Nominated for the Mercury Music Prize and the only British folk representation in The Guardian’s and Uncut’s best albums of last decade (worldwide, all genres), The Unthanks have an army of notable fans, including Martin Freeman, Elvis Costello, Colin Firth, Robert Wyatt, Rosanne Cash, Dawn French, Al Murray, Ade Edmondson, Matt Lucas, Stephen Mangan, Paul Morley, Martin Hayes, Ryan Adams, Ben Folds, Ewan McGregor and Nick Hornby.
The Unthanks is a family affair for Tyneside sisters Rachel and Becky Unthank, with Rachel married to pianist, producer, arranger and composer, Adrian McNally.

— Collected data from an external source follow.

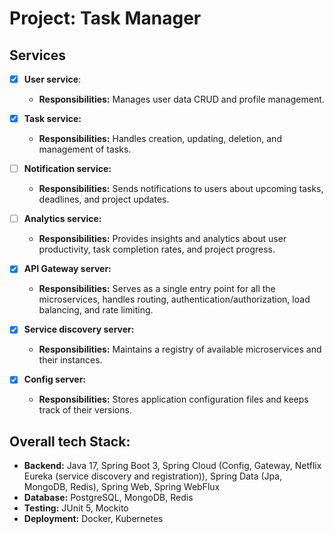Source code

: # Project: Task Manager

## Services
- [x] **User service**:
  - **Responsibilities:** Manages user data CRUD and profile management.

- [x] **Task service:**
  - **Responsibilities:** Handles creation, updating, deletion, and management of tasks.

- [ ] **Notification service:**
  - **Responsibilities:** Sends notifications to users about upcoming tasks, deadlines, and project updates.

- [ ] **Analytics service:**
  - **Responsibilities:** Provides insights and analytics about user productivity, task completion rates, and project progress.

- [x] **API Gateway server:**
  - **Responsibilities:** Serves as a single entry point for all the microservices, handles routing, 
                          authentication/authorization, load balancing, and rate limiting.

- [x] **Service discovery server:**
  - **Responsibilities:** Maintains a registry of available microservices and their instances.

- [x] **Config server:**
  - **Responsibilities:** Stores application configuration files and keeps track of their versions.

## Overall tech Stack:
- **Backend:** Java 17, 
               Spring Boot 3, 
               Spring Cloud (Config, Gateway, Netflix Eureka (service discovery and registration)), 
               Spring Data (Jpa, MongoDB, Redis), 
               Spring Web, 
               Spring WebFlux
- **Database:** PostgreSQL, MongoDB, Redis 
- **Testing:** JUnit 5, Mockito
- **Deployment:** Docker, Kubernetes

Using the traditional music of the North East of England as a starting point and predominant song source, the influence of Steve Reich, Miles Davis, Sufjan Stevens, Robert Wyatt, Antony & The Johnsons, King Crimson and Tom Waits can be heard in the band’s seven albums to date.

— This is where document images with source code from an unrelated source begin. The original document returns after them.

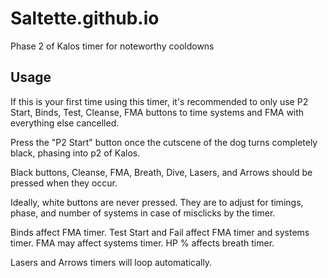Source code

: # Saltette.github.io

Phase 2 of Kalos timer for noteworthy cooldowns

## Usage

If this is your first time using this timer, it's recommended to only use P2 Start, Binds, Test, Cleanse, FMA buttons to time systems and FMA with everything else cancelled.

Press the "P2 Start" button once the cutscene of the dog turns completely black, phasing into p2 of Kalos.

Black buttons, Cleanse, FMA, Breath, Dive, Lasers, and Arrows should be pressed when they occur.

Ideally, white buttons are never pressed. They are to adjust for timings, phase, and number of systems in case of misclicks by the timer.

Binds affect FMA timer. Test Start and Fail affect FMA timer and systems timer. FMA may affect systems timer. HP % affects breath timer.

Lasers and Arrows timers will loop automatically.
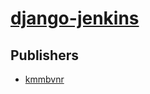 # [django-jenkins](https://pypi.org/project/django-jenkins)



## Publishers
- [kmmbvnr](https://pypi.org/user/kmmbvnr)

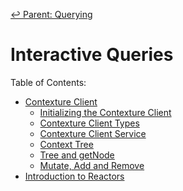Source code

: ﻿[↩  Parent: Querying](../README.md)

# Interactive Queries

Table of Contents:
- [Contexture Client](contexture-client.md)
  - [Initializing the Contexture Client](contexture-client.md#initializing-the-contexture-client)
  - [Contexture Client Types](contexture-client.md#contexture-client-types)
  - [Contexture Client Service](contexture-client.md#contexture-client-service)
  - [Context Tree](contexture-client.md#context-tree)
  - [Tree and getNode](contexture-client.md#tree-and-getnode)
  - [Mutate, Add and Remove](contexture-client.md#mutate-add-and-remove)
- [Introduction to Reactors](reactors.md)

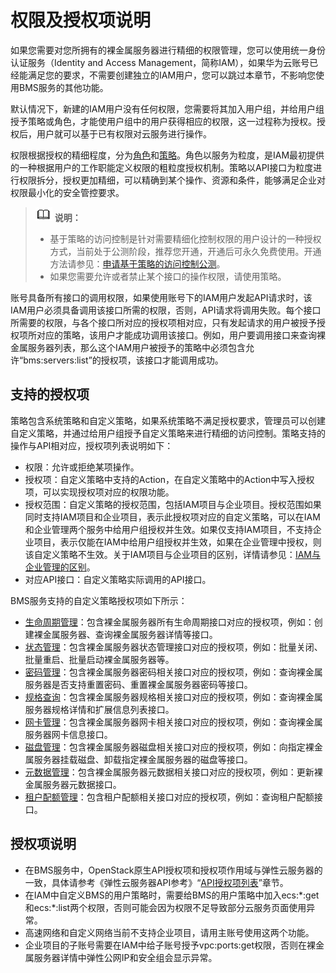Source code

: # 权限及授权项说明<a name="ZH-CN_TOPIC_0169929480"></a>

如果您需要对您所拥有的裸金属服务器进行精细的权限管理，您可以使用统一身份认证服务（Identity and Access Management，简称IAM），如果华为云账号已经能满足您的要求，不需要创建独立的IAM用户，您可以跳过本章节，不影响您使用BMS服务的其他功能。

默认情况下，新建的IAM用户没有任何权限，您需要将其加入用户组，并给用户组授予策略或角色，才能使用户组中的用户获得相应的权限，这一过程称为授权。授权后，用户就可以基于已有权限对云服务进行操作。

权限根据授权的精细程度，分为[角色](https://support.huaweicloud.com/usermanual-iam/iam_01_0601.html)和[策略](https://support.huaweicloud.com/usermanual-iam/iam_01_0017.html)。角色以服务为粒度，是IAM最初提供的一种根据用户的工作职能定义权限的粗粒度授权机制。策略以API接口为粒度进行权限拆分，授权更加精细，可以精确到某个操作、资源和条件，能够满足企业对权限最小化的安全管控要求。

>![](public_sys-resources/icon-note.gif) **说明：**   
>-   基于策略的访问控制是针对需要精细化控制权限的用户设计的一种授权方式，当前处于公测阶段，推荐您开通，开通后可永久免费使用。开通方法请参见：[申请基于策略的访问控制公测](https://support.huaweicloud.com/usermanual-iam/iam_01_019.html)。  
>-   如果您需要允许或者禁止某个接口的操作权限，请使用策略。  

账号具备所有接口的调用权限，如果使用账号下的IAM用户发起API请求时，该IAM用户必须具备调用该接口所需的权限，否则，API请求将调用失败。每个接口所需要的权限，与各个接口所对应的授权项相对应，只有发起请求的用户被授予授权项所对应的策略，该用户才能成功调用该接口。例如，用户要调用接口来查询裸金属服务器列表，那么这个IAM用户被授予的策略中必须包含允许“bms:servers:list”的授权项，该接口才能调用成功。

## 支持的授权项<a name="section134111338201010"></a>

策略包含系统策略和自定义策略，如果系统策略不满足授权要求，管理员可以创建自定义策略，并通过给用户组授予自定义策略来进行精细的访问控制。策略支持的操作与API相对应，授权项列表说明如下：

-   权限：允许或拒绝某项操作。
-   授权项：自定义策略中支持的Action，在自定义策略中的Action中写入授权项，可以实现授权项对应的权限功能。
-   授权范围：自定义策略的授权范围，包括IAM项目与企业项目。授权范围如果同时支持IAM项目和企业项目，表示此授权项对应的自定义策略，可以在IAM和企业管理两个服务中给用户组授权并生效。如果仅支持IAM项目，不支持企业项目，表示仅能在IAM中给用户组授权并生效，如果在企业管理中授权，则该自定义策略不生效。关于IAM项目与企业项目的区别，详情请参见：[IAM与企业管理的区别](https://support.huaweicloud.com/iam_faq/iam_01_0101.html)。
-   对应API接口：自定义策略实际调用的API接口。

BMS服务支持的自定义策略授权项如下所示：

-   [生命周期管理](生命周期管理.md)：包含裸金属服务器所有生命周期接口对应的授权项，例如：创建裸金属服务器、查询裸金属服务器详情等接口。
-   [状态管理](状态管理.md)：包含裸金属服务器状态管理接口对应的授权项，例如：批量关闭、批量重启、批量启动裸金属服务器等。
-   [密码管理](密码管理.md)：包含裸金属服务器密码相关接口对应的授权项，例如：查询裸金属服务器是否支持重置密码、重置裸金属服务器密码等接口。
-   [规格查询](规格查询.md)：包含裸金属服务器规格相关接口对应的授权项，例如：查询裸金属服务器规格详情和扩展信息列表接口。
-   [网卡管理](网卡管理.md)：包含裸金属服务器网卡相关接口对应的授权项，例如：查询裸金属服务器网卡信息接口。
-   [磁盘管理](磁盘管理.md)：包含裸金属服务器磁盘相关接口对应的授权项，例如：向指定裸金属服务器挂载磁盘、卸载指定裸金属服务器的磁盘等接口。
-   [元数据管理](元数据管理.md)：包含裸金属服务器元数据相关接口对应的授权项，例如：更新裸金属服务器元数据接口。
-   [租户配额管理](权限及授权项说明.md)：包含租户配额相关接口对应的授权项，例如：查询租户配额接口。

## 授权项说明<a name="section1948185274519"></a>

-   在BMS服务中，OpenStack原生API授权项和授权项作用域与弹性云服务器的一致，具体请参考《弹性云服务器API参考》“[API授权项列表](https://support.huaweicloud.com/api-ecs/zh-cn_topic_0103071509.html)”章节。
-   在IAM中自定义BMS的用户策略时，需要给BMS的用户策略中加入ecs:\*:get和ecs:\*:list两个权限，否则可能会因为权限不足导致部分云服务页面使用异常。
-   高速网络和自定义网络当前不支持企业项目，请用主账号使用这两个功能。
-   企业项目的子账号需要在IAM中给子账号授予vpc:ports:get权限，否则在裸金属服务器详情中弹性公网IP和安全组会显示异常。


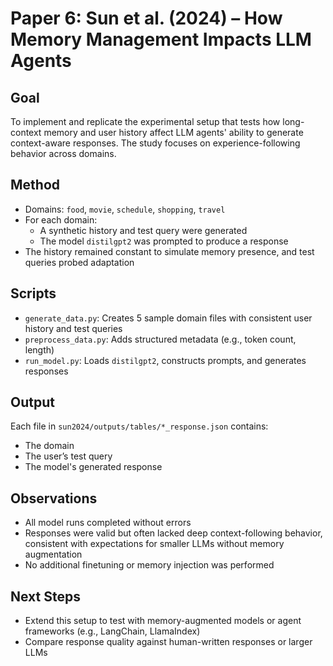 # Paper 6: Sun et al. (2024) – How Memory Management Impacts LLM Agents

## Goal
To implement and replicate the experimental setup that tests how long-context memory and user history affect LLM agents' ability to generate context-aware responses. The study focuses on experience-following behavior across domains.

## Method
- Domains: `food`, `movie`, `schedule`, `shopping`, `travel`
- For each domain:
  - A synthetic history and test query were generated
  - The model `distilgpt2` was prompted to produce a response
- The history remained constant to simulate memory presence, and test queries probed adaptation

## Scripts
- `generate_data.py`: Creates 5 sample domain files with consistent user history and test queries
- `preprocess_data.py`: Adds structured metadata (e.g., token count, length)
- `run_model.py`: Loads `distilgpt2`, constructs prompts, and generates responses

## Output
Each file in `sun2024/outputs/tables/*_response.json` contains:
- The domain
- The user’s test query
- The model's generated response

## Observations
- All model runs completed without errors
- Responses were valid but often lacked deep context-following behavior, consistent with expectations for smaller LLMs without memory augmentation
- No additional finetuning or memory injection was performed

## Next Steps
- Extend this setup to test with memory-augmented models or agent frameworks (e.g., LangChain, LlamaIndex)
- Compare response quality against human-written responses or larger LLMs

Since releasing three project albums in one year back in 2012, The Unthanks have been hiding away in Northumberland, quietly working away on an ambitious follow-up to 2011’s Last. Who knows how rich, imaginative and groundbreaking their new album will be, released to coincide with this tour, and to be brought to life on stage with a talented 10-piece band.
It’s anyone’s guess. Those project albums – the orchestral ambition of a brass band collaboration, a reimagining of the work of Robert Wyatt and Antony Hegarty, and a soundtrack to a film about the shipbuilding industry – give little clue, while work since then with Orbital, Sting, Adrian Utley (Portishead), Martin Green (Lau), Martin Hayes, The Voice Squad, Charles Hazlewood, The Moulettes and German composer Werner Cee,, is so disparate that making predictions is impossible.
Definable only by their restless, peerless eccentricity, The Unthanks see folk music less as a style of music and more as a oral history that offers perspective on our own time. Their unique approach to storytelling straddles the complex relationship between modernism and learning from the past. Staunch traditionalism and sonic adventure may seem like polar opposites, yet they are easy bedfellows in the gentle hands of The Unthanks.